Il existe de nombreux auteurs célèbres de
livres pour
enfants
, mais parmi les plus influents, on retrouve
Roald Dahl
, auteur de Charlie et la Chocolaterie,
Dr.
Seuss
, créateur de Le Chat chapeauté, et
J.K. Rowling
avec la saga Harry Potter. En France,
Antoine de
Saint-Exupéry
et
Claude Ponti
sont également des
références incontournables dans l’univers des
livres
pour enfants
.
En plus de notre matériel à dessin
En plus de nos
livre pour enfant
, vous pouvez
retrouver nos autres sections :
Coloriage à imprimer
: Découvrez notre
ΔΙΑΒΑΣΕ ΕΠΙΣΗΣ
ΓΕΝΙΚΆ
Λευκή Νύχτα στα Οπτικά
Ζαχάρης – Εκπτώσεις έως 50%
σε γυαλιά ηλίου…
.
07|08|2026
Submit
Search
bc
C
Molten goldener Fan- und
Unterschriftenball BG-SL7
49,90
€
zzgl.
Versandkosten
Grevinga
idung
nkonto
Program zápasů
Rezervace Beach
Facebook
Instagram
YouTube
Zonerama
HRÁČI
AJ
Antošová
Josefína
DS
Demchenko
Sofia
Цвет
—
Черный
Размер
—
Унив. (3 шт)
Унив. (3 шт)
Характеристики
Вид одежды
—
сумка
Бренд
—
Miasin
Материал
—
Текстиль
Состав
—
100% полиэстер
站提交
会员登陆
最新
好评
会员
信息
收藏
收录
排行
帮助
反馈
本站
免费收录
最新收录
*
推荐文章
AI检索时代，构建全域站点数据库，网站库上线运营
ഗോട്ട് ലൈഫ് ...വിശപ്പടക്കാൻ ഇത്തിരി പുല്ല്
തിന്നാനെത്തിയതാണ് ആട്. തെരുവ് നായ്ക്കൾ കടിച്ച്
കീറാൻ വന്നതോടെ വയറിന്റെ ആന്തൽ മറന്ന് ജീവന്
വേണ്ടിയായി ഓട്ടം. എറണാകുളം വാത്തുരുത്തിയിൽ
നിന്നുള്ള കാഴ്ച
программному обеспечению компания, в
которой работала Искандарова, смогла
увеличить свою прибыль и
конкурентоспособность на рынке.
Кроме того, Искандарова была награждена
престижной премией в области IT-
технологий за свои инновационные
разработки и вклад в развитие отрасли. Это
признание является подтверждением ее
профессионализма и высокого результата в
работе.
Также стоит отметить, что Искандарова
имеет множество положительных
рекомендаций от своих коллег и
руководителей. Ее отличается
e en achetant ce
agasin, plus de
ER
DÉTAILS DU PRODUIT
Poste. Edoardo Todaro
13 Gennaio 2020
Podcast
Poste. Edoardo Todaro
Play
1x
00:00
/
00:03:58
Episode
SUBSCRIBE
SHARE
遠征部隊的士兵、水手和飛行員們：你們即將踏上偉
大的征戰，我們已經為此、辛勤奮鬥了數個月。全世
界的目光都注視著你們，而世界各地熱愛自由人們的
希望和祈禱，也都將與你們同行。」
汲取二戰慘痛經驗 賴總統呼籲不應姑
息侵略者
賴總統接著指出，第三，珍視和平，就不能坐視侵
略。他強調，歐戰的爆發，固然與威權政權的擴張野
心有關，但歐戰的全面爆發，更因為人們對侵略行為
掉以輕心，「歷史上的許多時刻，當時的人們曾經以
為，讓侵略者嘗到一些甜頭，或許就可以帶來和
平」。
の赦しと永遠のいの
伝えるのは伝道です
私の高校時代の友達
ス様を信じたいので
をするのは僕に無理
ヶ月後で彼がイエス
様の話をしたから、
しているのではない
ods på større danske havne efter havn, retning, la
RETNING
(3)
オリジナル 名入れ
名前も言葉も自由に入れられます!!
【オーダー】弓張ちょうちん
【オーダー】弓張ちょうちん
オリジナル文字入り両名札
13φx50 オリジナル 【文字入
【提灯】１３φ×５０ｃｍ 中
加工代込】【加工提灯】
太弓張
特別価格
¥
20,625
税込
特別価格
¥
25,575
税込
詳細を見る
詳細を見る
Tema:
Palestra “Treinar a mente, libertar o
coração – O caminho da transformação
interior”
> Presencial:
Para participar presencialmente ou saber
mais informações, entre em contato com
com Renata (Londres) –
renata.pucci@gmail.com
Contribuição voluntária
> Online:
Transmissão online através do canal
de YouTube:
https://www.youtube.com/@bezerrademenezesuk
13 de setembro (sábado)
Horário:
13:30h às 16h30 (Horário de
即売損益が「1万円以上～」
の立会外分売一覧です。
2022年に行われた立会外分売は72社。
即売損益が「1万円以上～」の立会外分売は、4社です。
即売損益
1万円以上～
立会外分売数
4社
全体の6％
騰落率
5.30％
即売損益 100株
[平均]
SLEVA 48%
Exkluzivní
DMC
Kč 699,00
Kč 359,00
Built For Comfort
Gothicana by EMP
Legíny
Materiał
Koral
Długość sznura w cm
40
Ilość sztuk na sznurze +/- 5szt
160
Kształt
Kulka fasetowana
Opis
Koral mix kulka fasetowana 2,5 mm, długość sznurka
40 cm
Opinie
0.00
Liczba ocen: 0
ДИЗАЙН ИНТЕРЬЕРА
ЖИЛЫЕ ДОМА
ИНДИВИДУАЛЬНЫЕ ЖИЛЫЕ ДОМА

**WHAT IS REQUIRED:** Please restate the records in full, word for word.

**SOLVED PROBLEM:**
Il existe de nombreux auteurs célèbres de
livres pour
enfants
, mais parmi les plus influents, on retrouve
Roald Dahl
, auteur de Charlie et la Chocolaterie,
Dr.
Seuss
, créateur de Le Chat chapeauté, et
J.K. Rowling
avec la saga Harry Potter. En France,
Antoine de
Saint-Exupéry
et
Claude Ponti
sont également des
références incontournables dans l’univers des
livres
pour enfants
.
En plus de notre matériel à dessin
En plus de nos
livre pour enfant
, vous pouvez
retrouver nos autres sections :
Coloriage à imprimer
: Découvrez notre
ΔΙΑΒΑΣΕ ΕΠΙΣΗΣ
ΓΕΝΙΚΆ
Λευκή Νύχτα στα Οπτικά
Ζαχάρης – Εκπτώσεις έως 50%
σε γυαλιά ηλίου…
.
07|08|2026
Submit
Search
bc
C
Molten goldener Fan- und
Unterschriftenball BG-SL7
49,90
€
zzgl.
Versandkosten
Grevinga
idung
nkonto
Program zápasů
Rezervace Beach
Facebook
Instagram
YouTube
Zonerama
HRÁČI
AJ
Antošová
Josefína
DS
Demchenko
Sofia
Цвет
—
Черный
Размер
—
Унив. (3 шт)
Унив. (3 шт)
Характеристики
Вид одежды
—
сумка
Бренд
—
Miasin
Материал
—
Текстиль
Состав
—
100% полиэстер
站提交
会员登陆
最新
好评
会员
信息
收藏
收录
排行
帮助
反馈
本站
免费收录
最新收录
*
推荐文章
AI检索时代，构建全域站点数据库，网站库上线运营
ഗോട്ട് ലൈഫ് ...വിശപ്പടക്കാൻ ഇത്തിരി പുല്ല്
തിന്നാനെത്തിയതാണ് ആട്. തെരുവ് നായ്ക്കൾ കടിച്ച്
കീറാൻ വന്നതോടെ വയറിന്റെ ആന്തൽ മറന്ന് ജീവന്
വേണ്ടിയായി ഓട്ടം. എറണാകുളം വാത്തുരുത്തിയിൽ
നിന്നുള്ള കാഴ്ച
программному обеспечению компания, в
которой работала Искандарова, смогла
увеличить свою прибыль и
конкурентоспособность на рынке.
Кроме того, Искандарова была награждена
престижной премией в области IT-
технологий за свои инновационные
разработки и вклад в развитие отрасли. Это
признание является подтверждением ее
профессионализма и высокого результата в
работе.
Также стоит отметить, что Искандарова
имеет множество положительных
рекомендаций от своих коллег и
руководителей. Ее отличается
e en achetant ce
agasin, plus de
ER
DÉTAILS DU PRODUIT
Poste. Edoardo Todaro
13 Gennaio 2020
Podcast
Poste. Edoardo Todaro
Play
1x
00:00
/
00:03:58
Episode
SUBSCRIBE
SHARE
遠征部隊的士兵、水手和飛行員們：你們即將踏上偉
大的征戰，我們已經為此、辛勤奮鬥了數個月。全世
界的目光都注視著你們，而世界各地熱愛自由人們的
希望和祈禱，也都將與你們同行。」
汲取二戰慘痛經驗 賴總統呼籲不應姑
息侵略者
賴總統接著指出，第三，珍視和平，就不能坐視侵
略。他強調，歐戰的爆發，固然與威權政權的擴張野
心有關，但歐戰的全面爆發，更因為人們對侵略行為
掉以輕心，「歷史上的許多時刻，當時的人們曾經以
為，讓侵略者嘗到一些甜頭，或許就可以帶來和
平」。
の赦しと永遠のいの
伝えるのは伝道です
私の高校時代の友達
ス様を信じたいので
をするのは僕に無理
ヶ月後で彼がイエス
様の話をしたから、
しているのではない
ods på større danske havne efter havn, retning, la
RETNING
(3)
オリジナル 名入れ
名前も言葉も自由に入れられます!!
【オーダー】弓張ちょうちん
【オーダー】弓張ちょうちん
オリジナル文字入り両名札
13φx50 オリジナル 【文字入
【提灯】１３φ×５０ｃｍ 中
加工代込】【加工提灯】
太弓張
特別価格
¥
20,625
税込
特別価格
¥
25,575
税込
詳細を見る
詳細を見る
Tema:
Palestra “Treinar a mente, libertar o
coração – O caminho da transformação
interior”
> Presencial:
Para participar presencialmente ou saber
mais informações, entre em contato com
com Renata (Londres) –
renata.pucci@gmail.com
Contribuição voluntária
> Online:
Transmissão online através do canal
de YouTube:
https://www.youtube.com/@bezerrademenezesuk
13 de setembro (sábado)
Horário:
13:30h às 16h30 (Horário de
即売損益が「1万円以上～」
の立会外分売一覧です。
2022年に行われた立会外分売は72社。
即売損益が「1万円以上～」の立会外分売は、4社です。
即売損益
1万円以上～
立会外分売数
4社
全体の6％
騰落率
5.30％
即売損益 100株
[平均]
SLEVA 48%
Exkluzivní
DMC
Kč 699,00
Kč 359,00
Built For Comfort
Gothicana by EMP
Legíny
Materiał
Koral
Długość sznura w cm
40
Ilość sztuk na sznurze +/- 5szt
160
Kształt
Kulka fasetowana
Opis
Koral mix kulka fasetowana 2,5 mm, długość sznurka
40 cm
Opinie
0.00
Liczba ocen: 0
ДИЗАЙН ИНТЕРЬЕРА
ЖИЛЫЕ ДОМА
ИНДИВИДУАЛЬНЫЕ ЖИЛЫЕ ДОМА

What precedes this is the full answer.